XML

No international support

The Internet has created a global community and made the world a much smaller place. Corporations are expanding their businesses into this global marketplace, and they are extending their partners and corporations around the globe, linking everything through the Internet. A few proposals to create an international HTML standard have been put forward, but no standard has actually materialized. There are no HTML tags that can identify what language an HTML document is written in.

Inadequate linking system

When you create HTML documents, links are hard-coded into the document. If a link changes, the Web developer must search through all the HTML documents to find all references to the link and then update them. With Web sites that are dynamic and constantly evolving and growing to meet the needs of the users, this lack of a linking system can create substantial problems. We need a much more sophisticated method of linking documents than can be provided by HTML. HTML does not allow you to associate links to any element, nor does it allow you to link to multiple locations, whereas the linking system in XML does provide these features. In Chapter 6, you will learn more about XML's linking capability.
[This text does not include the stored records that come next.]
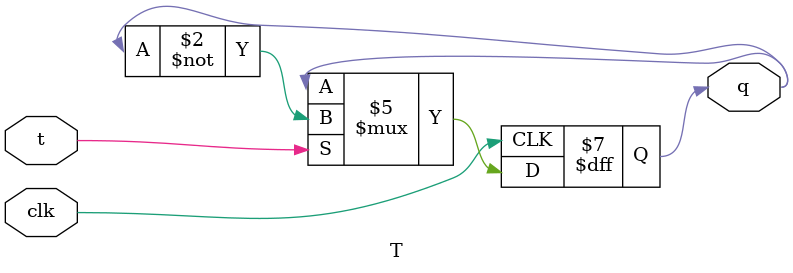
<source format=v>
`timescale 1ns / 1ps

module lab1_b(x,clk,q0,q1,y,led);
input x,clk;
output q0,q1,y,led;
wire t0,t1;
assign t0=1;
assign t1=q0^x;
assign y=(~x) | q1;
assign led=x;
T test1(clk,t0,q0);
T test2(clk,t1,q1);
	
endmodule

module T(
	input clk,t,
	output q
);
reg q;
initial
q=1'b0;
always @(negedge clk) begin
if(t) 
   q<=~q;
else 
   q<=q;
end

endmodule



</source>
Faulty structure and data storage

HTML does have a structure, but this structure is not extremely rigid. For example, you can place heading 3 (<h3>) tags before heading 1 (<h1>) tags. Within the <body> tag, you can place any legitimate tag anywhere you want. You can validate HTML documents, but this validation only confirms that you have used the tags properly. Even worse, if you leave off end tags, the browser will try to figure out where the end tags should be and add them in. Thus, you can create HTML code that is not properly written but will still be interpreted properly by the browser.
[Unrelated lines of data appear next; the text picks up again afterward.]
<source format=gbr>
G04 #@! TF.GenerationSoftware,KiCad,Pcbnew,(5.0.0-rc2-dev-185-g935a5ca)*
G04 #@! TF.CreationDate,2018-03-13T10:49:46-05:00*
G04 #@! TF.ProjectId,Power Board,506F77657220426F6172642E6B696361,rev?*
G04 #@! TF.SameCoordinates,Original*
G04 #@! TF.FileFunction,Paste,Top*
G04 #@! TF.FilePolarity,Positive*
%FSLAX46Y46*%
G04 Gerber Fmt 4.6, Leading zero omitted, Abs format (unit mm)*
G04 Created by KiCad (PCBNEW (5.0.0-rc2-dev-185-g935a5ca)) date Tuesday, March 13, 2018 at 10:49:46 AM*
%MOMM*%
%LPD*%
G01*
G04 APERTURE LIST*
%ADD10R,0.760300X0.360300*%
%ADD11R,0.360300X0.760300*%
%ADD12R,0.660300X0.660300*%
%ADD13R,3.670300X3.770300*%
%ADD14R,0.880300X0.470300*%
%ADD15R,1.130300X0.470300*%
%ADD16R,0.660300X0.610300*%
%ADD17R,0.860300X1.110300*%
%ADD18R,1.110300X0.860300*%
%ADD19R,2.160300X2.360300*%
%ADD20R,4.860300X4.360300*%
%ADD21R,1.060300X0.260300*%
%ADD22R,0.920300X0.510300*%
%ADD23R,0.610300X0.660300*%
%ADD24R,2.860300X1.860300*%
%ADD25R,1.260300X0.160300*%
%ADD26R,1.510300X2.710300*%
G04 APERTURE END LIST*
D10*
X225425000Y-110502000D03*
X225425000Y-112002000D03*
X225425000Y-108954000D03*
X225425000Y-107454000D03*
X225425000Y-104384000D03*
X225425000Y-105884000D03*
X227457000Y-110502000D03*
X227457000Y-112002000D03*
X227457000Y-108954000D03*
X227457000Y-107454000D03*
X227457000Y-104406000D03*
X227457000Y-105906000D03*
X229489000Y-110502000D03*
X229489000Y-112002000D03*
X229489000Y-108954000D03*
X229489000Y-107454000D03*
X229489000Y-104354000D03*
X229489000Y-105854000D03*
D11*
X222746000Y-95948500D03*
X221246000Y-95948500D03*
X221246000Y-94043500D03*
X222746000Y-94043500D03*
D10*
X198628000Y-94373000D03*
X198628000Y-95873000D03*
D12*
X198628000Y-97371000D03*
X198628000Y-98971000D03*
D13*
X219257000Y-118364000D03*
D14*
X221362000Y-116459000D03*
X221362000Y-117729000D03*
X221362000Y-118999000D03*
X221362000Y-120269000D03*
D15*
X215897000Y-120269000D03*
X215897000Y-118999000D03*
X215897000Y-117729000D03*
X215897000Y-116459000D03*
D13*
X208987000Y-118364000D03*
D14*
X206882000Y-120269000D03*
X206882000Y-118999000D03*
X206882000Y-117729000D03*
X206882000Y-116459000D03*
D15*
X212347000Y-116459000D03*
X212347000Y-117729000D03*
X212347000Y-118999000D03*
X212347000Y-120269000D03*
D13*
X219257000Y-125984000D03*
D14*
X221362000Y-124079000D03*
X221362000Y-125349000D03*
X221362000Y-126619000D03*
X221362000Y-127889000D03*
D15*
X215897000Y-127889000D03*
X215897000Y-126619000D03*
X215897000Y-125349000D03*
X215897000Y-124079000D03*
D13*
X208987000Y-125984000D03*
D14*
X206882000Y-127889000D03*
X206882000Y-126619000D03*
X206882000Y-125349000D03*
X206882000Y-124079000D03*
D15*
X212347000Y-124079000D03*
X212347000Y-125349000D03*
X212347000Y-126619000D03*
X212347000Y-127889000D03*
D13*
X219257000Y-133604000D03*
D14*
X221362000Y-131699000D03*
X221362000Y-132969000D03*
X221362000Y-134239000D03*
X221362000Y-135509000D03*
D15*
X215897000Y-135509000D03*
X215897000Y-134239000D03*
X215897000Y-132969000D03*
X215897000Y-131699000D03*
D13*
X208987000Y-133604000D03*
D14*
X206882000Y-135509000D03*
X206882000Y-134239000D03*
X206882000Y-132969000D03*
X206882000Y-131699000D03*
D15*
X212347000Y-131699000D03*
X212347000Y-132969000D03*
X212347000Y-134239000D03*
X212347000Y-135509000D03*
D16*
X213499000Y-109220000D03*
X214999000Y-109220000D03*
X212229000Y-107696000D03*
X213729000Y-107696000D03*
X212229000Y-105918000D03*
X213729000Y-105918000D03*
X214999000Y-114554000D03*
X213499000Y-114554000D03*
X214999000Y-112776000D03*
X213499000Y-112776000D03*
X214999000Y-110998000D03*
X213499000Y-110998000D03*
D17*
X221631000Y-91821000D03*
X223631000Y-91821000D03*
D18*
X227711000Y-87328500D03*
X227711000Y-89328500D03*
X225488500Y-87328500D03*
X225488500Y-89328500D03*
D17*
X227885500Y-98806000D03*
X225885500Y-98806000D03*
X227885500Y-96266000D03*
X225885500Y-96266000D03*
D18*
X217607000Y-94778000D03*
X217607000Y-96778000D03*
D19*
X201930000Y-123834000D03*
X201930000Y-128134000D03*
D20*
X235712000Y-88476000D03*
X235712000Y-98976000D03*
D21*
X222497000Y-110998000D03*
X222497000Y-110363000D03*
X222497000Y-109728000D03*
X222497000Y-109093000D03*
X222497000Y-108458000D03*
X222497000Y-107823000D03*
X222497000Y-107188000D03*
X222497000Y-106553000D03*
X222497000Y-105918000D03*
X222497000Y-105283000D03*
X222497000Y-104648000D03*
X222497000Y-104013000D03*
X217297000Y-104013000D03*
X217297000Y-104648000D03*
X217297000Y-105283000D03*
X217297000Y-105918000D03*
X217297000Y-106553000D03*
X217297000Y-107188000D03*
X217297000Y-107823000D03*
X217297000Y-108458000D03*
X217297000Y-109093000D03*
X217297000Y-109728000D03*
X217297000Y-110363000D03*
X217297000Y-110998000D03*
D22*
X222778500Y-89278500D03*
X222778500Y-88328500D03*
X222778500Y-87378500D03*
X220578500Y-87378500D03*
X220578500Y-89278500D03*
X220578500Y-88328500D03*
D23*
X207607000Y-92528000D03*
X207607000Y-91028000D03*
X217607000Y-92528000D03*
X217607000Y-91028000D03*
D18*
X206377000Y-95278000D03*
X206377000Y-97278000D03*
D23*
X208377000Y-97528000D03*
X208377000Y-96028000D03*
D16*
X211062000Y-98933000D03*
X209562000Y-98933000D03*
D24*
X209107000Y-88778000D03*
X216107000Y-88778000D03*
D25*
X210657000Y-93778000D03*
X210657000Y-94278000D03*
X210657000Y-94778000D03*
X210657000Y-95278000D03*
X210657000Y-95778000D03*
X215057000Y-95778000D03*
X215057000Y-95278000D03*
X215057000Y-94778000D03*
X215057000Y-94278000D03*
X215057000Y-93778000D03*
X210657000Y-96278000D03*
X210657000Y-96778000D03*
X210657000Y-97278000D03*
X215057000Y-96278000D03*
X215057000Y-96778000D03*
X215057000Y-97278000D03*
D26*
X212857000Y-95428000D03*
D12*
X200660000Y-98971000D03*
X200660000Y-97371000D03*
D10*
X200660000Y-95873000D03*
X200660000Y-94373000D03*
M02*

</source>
Another problem arises if you try to put data into an HTML document. You will find it very difficult to do so. For example, suppose we are trying to put information from a database into an HTML document. We have a database table named Customer with the following fields: customerID, customerName, and customerAddress. When we create an HTML document with this data, every customer should have a customerID and a customerName value. The customerAddress value is optional. We could present this data in HTML in a table, as follows:

  <body>
  <table border="1" width="100%">
      <tr>
          <th width="33%">Name</th>
          <th width="33%">Address</th>
          <th width="34%">ID</th>
      </tr>
      <tr>
          <td width="33%">John Smith</td>
          <td width="33%">125 Main St. Anytown NY 10001</td>
          <td width="34%">001</td>
      </tr>
      <tr>
          <td width="33%">Jane Doe</td>
          <td width="33%">2 Main St. Anytown NY 10001</td>
          <td width="34%">002</td>
      </tr>
      <tr>
          <td width="33%">Mark Jones</td>
          <td width="33%">35 Main St. Anytown NY 10001</td>
          <td width="34%"></td>
      </tr>
  </table>
  </body>

In a browser, this table would appear as shown in Figure 2-1.

Figure 2-1. Database table created using HTML.

This document is completely valid HTML code. There are no errors in the HTML code for the table; it is syntactically correct. Yet in terms of the validity of the data, the information is invalid. The third entry, Mark Jones, is missing an ID. Although it is possible to write applications that perform data validation on HTML documents, such applications are complex and inefficient. HTML was never designed for data validation.

HTML was also not designed to store data. The table is the most common way of both presenting and storing data in HTML. You can use <div> tags to create more complex structures to store data, but once again you are left with the task of writing your own data validation code.

What we need instead is something that enables us to put the data in a structured format that can be automatically validated for syntactical correctness and proper content structure. Ideally, the author of the document will want to define both the format of the document and the correct structure of the data. As you will see in Chapters 4 and 5 this is exactly what XML and DTDs do.